Reputation: 105
I have a large json file from a web scraping project I've been doing for a while. Now I'm trying to build a web frontend using the JSON data. I'm having a hard time figuring out the best way to go about building it, though.
The json file looks like this:
{
"_id" : { "$oid" : "55d5c85a96cc6212bdd4ca08" },
"name" : "Example",
"url" : "http://example.com/blahblah",
"ts" : { "$date" : 1073423706824 }
}
I have a couple questions:
The json file would be added to overtime, so would the best solution be to regularly add to a database, or just keep the json file in the cloud somewhere and pull from it when needed?
If I put it in a database, how could I regularly add it to a database, without slowing down the front end of the site? I know I could use something like json_decode
, but I've mostly only seen examples with a few lines of json, could it be used for larger json files?
If I put it in a database, would a relational db be faster/more efficient or something like mongodb?
Upvotes: 1
Views: 782
Reputation: 15058
After doing a lot of webscraping myself here's what I would recommend:
Decide between your relational and non, relational database. If your data is constantly changing with an unknown number of parameters I recommend using MongoDB (as it's almost JSON and is fully schemaless so easy to add new facets). If your data is all the same format then using a relational DB is a good step forward. PostgreSQL and MariaDB are good, open source options.

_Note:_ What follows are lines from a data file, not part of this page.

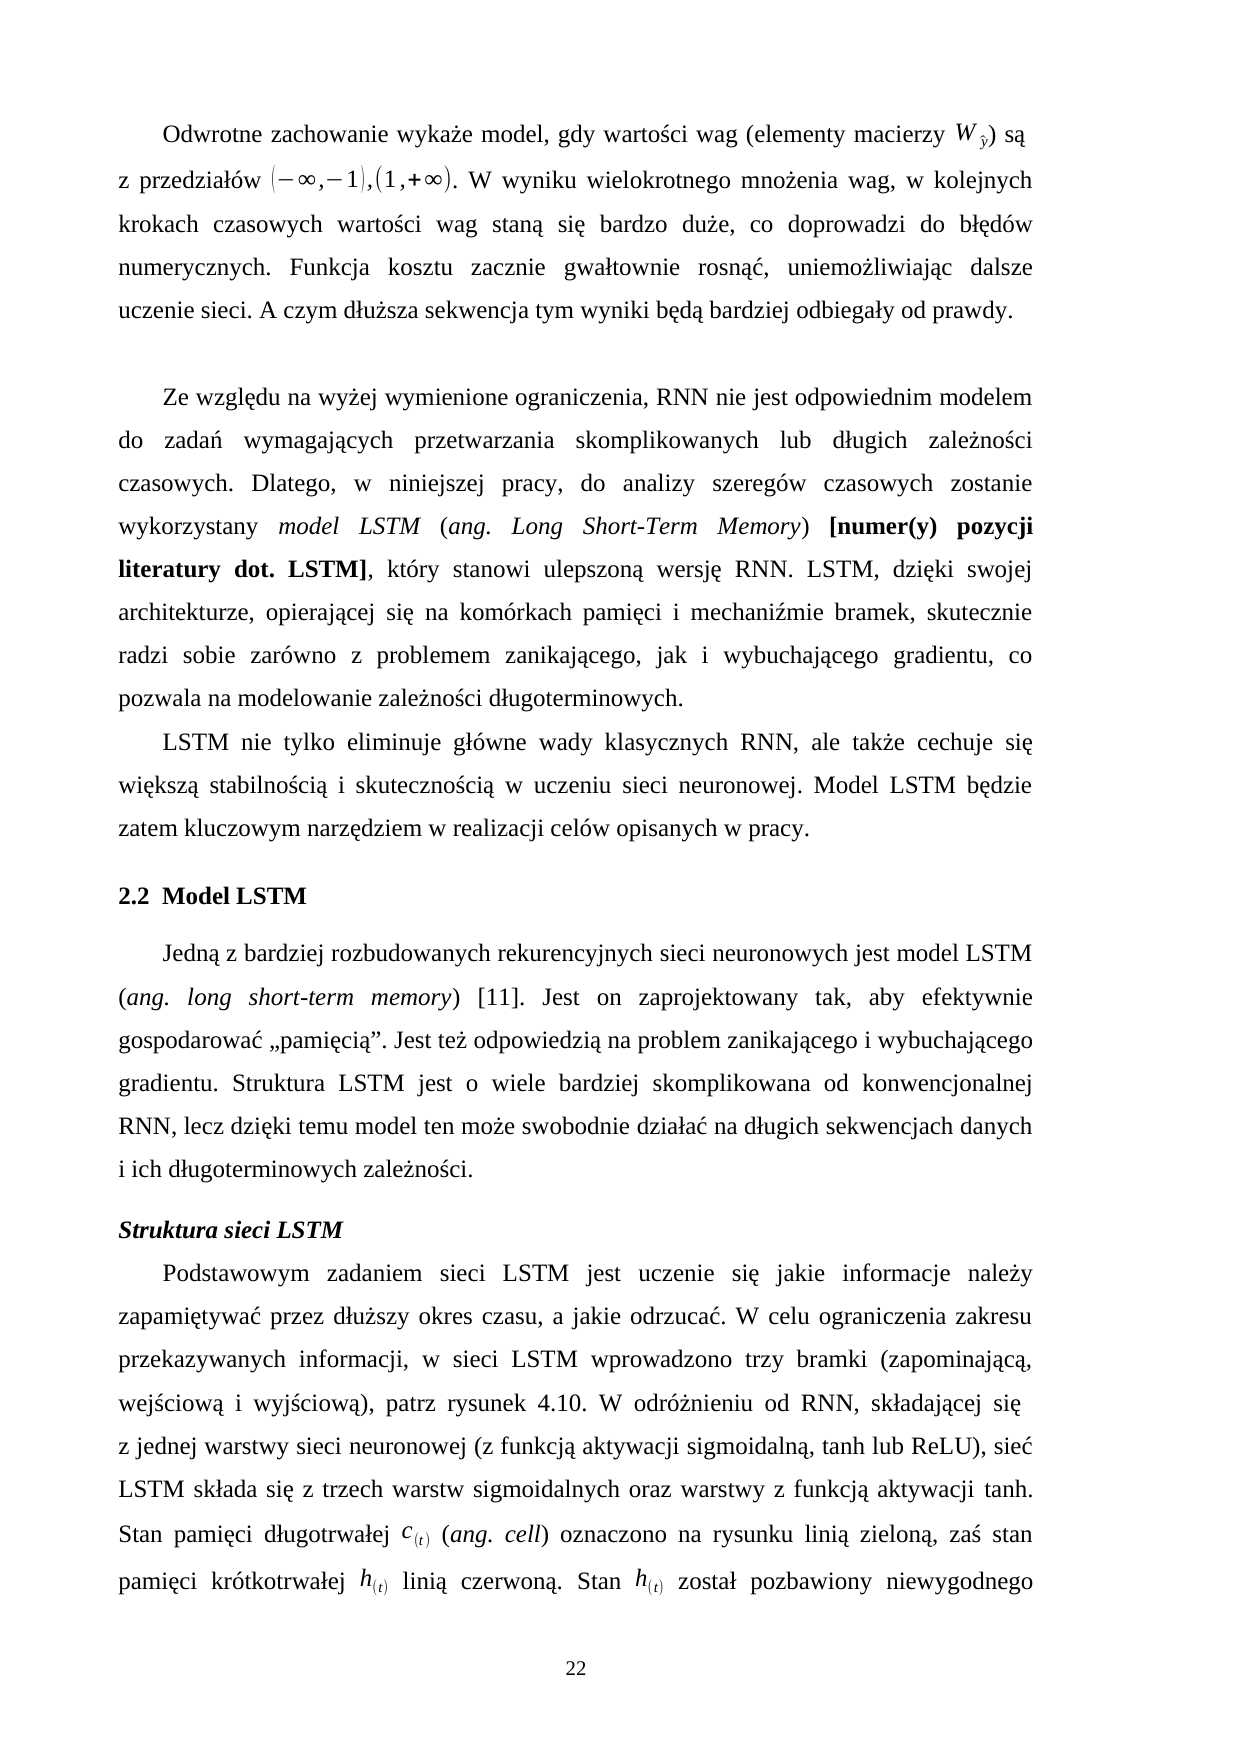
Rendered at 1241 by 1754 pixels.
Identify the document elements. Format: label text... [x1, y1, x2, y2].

text LSTM nie tylko eliminuje główne wady klasycznych RNN, ale także cechuje się większą stabilnością i skutecznością w uczeniu sieci neuronowej. Model LSTM będzie zatem kluczowym narzędziem w realizacji celów opisanych w pracy. [118, 727, 1033, 842]
text Ze względu na wyżej wymienione ograniczenia, RNN nie jest odpowiednim modelem do zadań wymagających przetwarzania skomplikowanych lub długich zależności czasowych. Dlatego, w niniejszej pracy, do analizy szeregów czasowych zostanie wykorzystany model LSTM (ang. Long Short-Term Memory) [numer(y) pozycji literatury dot. LSTM], który stanowi ulepszoną wersję RNN. LSTM, dzięki swojej architekturze, opierającej się na komórkach pamięci i mechaniźmie bramek, skutecznie radzi sobie zarówno z problemem zanikającego, jak i wybuchającego gradientu, co pozwala na modelowanie zależności długoterminowych. [118, 382, 1033, 712]
subtitle 2.2 Model LSTM [118, 881, 1033, 910]
text Odwrotne zachowanie wykaże model, gdy wartości wag (elementy macierzy ) są z przedziałów . W wyniku wielokrotnego mnożenia wag, w kolejnych krokach czasowych wartości wag staną się bardzo duże, co doprowadzi do błędów numerycznych. Funkcja kosztu zacznie gwałtownie rosnąć, uniemożliwiając dalsze uczenie sieci. A czym dłuższa sekwencja tym wyniki będą bardziej odbiegały od prawdy. [118, 118, 1033, 324]
text Podstawowym zadaniem sieci LSTM jest uczenie się jakie informacje należy zapamiętywać przez dłuższy okres czasu, a jakie odrzucać. W celu ograniczenia zakresu przekazywanych informacji, w sieci LSTM wprowadzono trzy bramki (zapominającą, wejściową i wyjściową), patrz rysunek 4.10. W odróżnieniu od RNN, składającej się z jednej warstwy sieci neuronowej (z funkcją aktywacji sigmoidalną, tanh lub ReLU), sieć LSTM składa się z trzech warstw sigmoidalnych oraz warstwy z funkcją aktywacji tanh. Stan pamięci długotrwałej (ang. cell) oznaczono na rysunku linią zieloną, zaś stan pamięci krótkotrwałej linią czerwoną. Stan został pozbawiony niewygodnego mnożenia wag, dzięki czemu usunięto problem zanikającego lub wybuchającego gradientu. Stan posiada wagi dla każdej kolejnej bramki, dzięki czemu w wygodny sposób będzie je modyfikował, nie tracąc istotnych informacji. [118, 1258, 1033, 1597]
text Struktura sieci LSTM [118, 1215, 1033, 1244]
text Jedną z bardziej rozbudowanych rekurencyjnych sieci neuronowych jest model LSTM (ang. long short-term memory) [11]. Jest on zaprojektowany tak, aby efektywnie gospodarować „pamięcią”. Jest też odpowiedzią na problem zanikającego i wybuchającego gradientu. Struktura LSTM jest o wiele bardziej skomplikowana od konwencjonalnej RNN, lecz dzięki temu model ten może swobodnie działać na długich sekwencjach danych i ich długoterminowych zależności. [118, 938, 1033, 1183]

Convert your current JSON data into the DB format chosen and insert it.
Start scraping straight to the DB, try not to use JSON files any more.
Read from the database for your front end. If you're choosing Python, you could look at flask as a good option.
There is also a really interesting question on Store static data in an array or in a database previously posted with some in depth answers as to static files vs. Database.
If you take static files out of the equation and use databases here are the answers to your 3 questions;
Just use the database.
Adding to the database is simple. Once you've got it set up, your scraper can write straight to it with the relevant driver. Again, no need for JSON files.
It all depends on your data
Upvotes: 2